All lines from the one containing "Intoxication. JAMA. 2002;288(12):1471." to the final line of the material should be retyped exactly. Nothing else belongs in the response.
....................
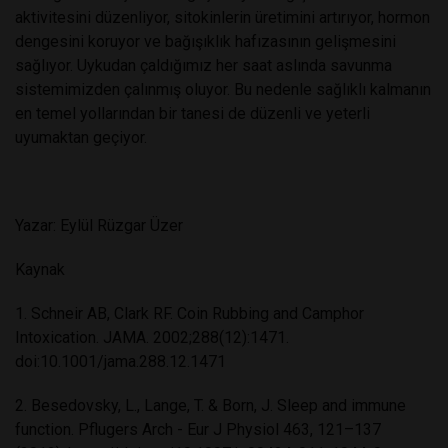
aktivitesini düzenliyor, sitokinlerin üretimini artırıyor, hormon
dengesini koruyor ve bağışıklık hafızasının gelişmesini
sağlıyor. Uykudan çaldığımız her saat aslında savunma
sistemimizden çalınmış oluyor. Bu nedenle sağlıklı kalmanın
en temel yollarından bir tanesi de düzenli ve yeterli
uyumaktan geçiyor.
Yazar: Eylül Rüzgar Üzer
Kaynak
1. Schneir AB, Clark RF. Coin Rubbing and Camphor
Intoxication. JAMA. 2002;288(12):1471.
doi:10.1001/jama.288.12.1471
2. Besedovsky, L., Lange, T. & Born, J. Sleep and immune
function. Pflugers Arch - Eur J Physiol 463, 121–137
....................
▶ _Answer to the problem_:
Intoxication. JAMA. 2002;288(12):1471.
doi:10.1001/jama.288.12.1471
2. Besedovsky, L., Lange, T. & Born, J. Sleep and immune
function. Pflugers Arch - Eur J Physiol 463, 121–137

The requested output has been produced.